After nearly ten years of hoops-jumping and opposition

Greenway and skate park expected to be completed in the spring of next year
  • Greenway and skate park expected to be completed in the spring of next year

Construction in Park de la Cruz in City Heights, a neighborhood starved for parks, finally began last week after years of wrangling over the disorganized area south of Cherokee Point Elementary School, west of I-15.

For years, the area of streets that dead-end have had patches of green south of the school and across the Copley YMCA parking lot to Park de la Cruz. The current construction will create a greenway connecting them, as well as a long-sought skate park, according to plans. In the mix is the old Copley YMCA building, left empty when the Y moved to its new building on El Cajon Boulevard in early 2015.

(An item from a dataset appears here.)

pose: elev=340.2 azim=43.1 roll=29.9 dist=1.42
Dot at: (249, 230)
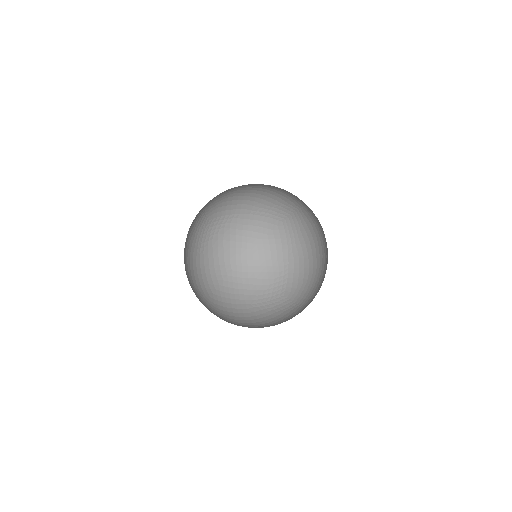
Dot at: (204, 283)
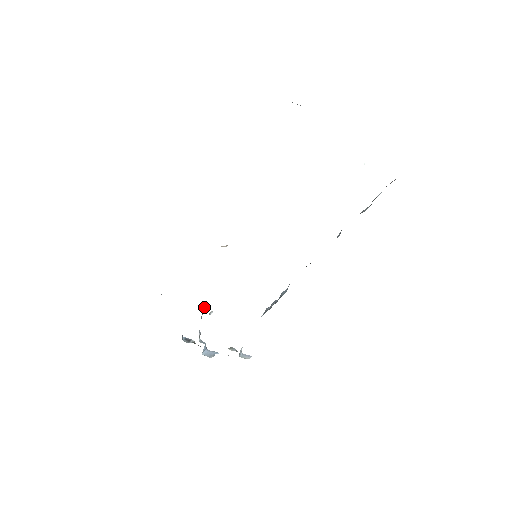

The city has decided to use the building for a new community center and gymnasium, according to parks-department memos. The community had asked the city to make sure that Cherokee Point Park and Park de la Cruz — which both touch the old Y site — are connected.

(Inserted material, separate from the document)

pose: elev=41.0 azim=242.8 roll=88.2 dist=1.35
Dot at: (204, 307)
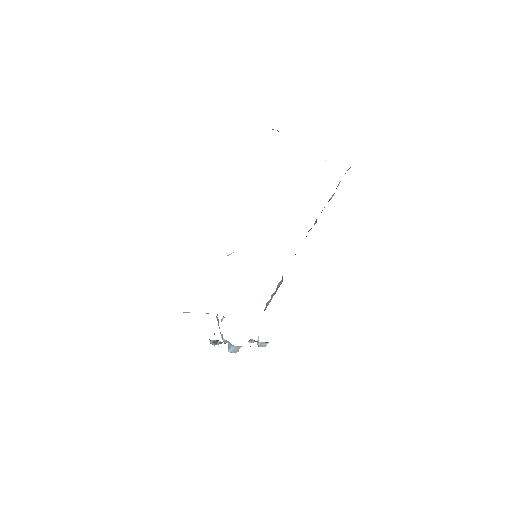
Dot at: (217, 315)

Diana Ross, executive director of Mid City Community Action Network, said the project has been on the table for nearly a decade.

"I was amazed how long it took; the hoops and quite frankly amount of opposition the Mid-City CAN Youth Council encountered was shocking — it only made sense to me that City Heights needs a skate park," she said, noting that the project came together after a skateboarder was hit and injured on the street.

"We spent four years advocating," Ross added. "Only after countless city-council visits, several rallies with more than 300 community members, and a health impact assessment — with the support of several foundations — did it finally happen."

The first phase of construction includes the greenway and the skate park, which will be constructed by California Skateparks, an Upland-based company that won the bidding on the first phase of the $5 million project.

Plans include two bowls — one five feet deep and one nine feet deep — at opposite ends of a corridor in the half-acre section of skate park.

The company is also tasked with adding small plazas with shade for picnicking and hanging out, plus new trees.

Some of the biggest improvements come in paths that are ADA-approved from the Landis Street pedestrian bridge over the I-15 to the new park, as well as improved access to the two parks and the greenway in between. Two thirds of an acre of pavement in the Copley parking lot and on the adjacent street will be converted to grass and trees that help connect the two parks.

"It's going to be cool," said Enrique Ramirez, who was riding his bike on the high, narrow path between two chain-link fences at the south end. "My family lives in an apartment and my brothers and I get outside as much as we can. It'll feel more peaceful here than before."

The second phase of construction, not yet scheduled, will involve converting the old Y into a community center and gymnasium.

Resident Stephanie Napoli said that she loves the project but is concerned about how the city government and community will maintain it once it's finished.

"For our community, maintenance is a challenge," she said, mentioning a jungle gym in Park de la Cruz that is in "horrible disrepair.... They no longer include maintenance in the project, and that's very important to these public spaces, that they stay clean and safe."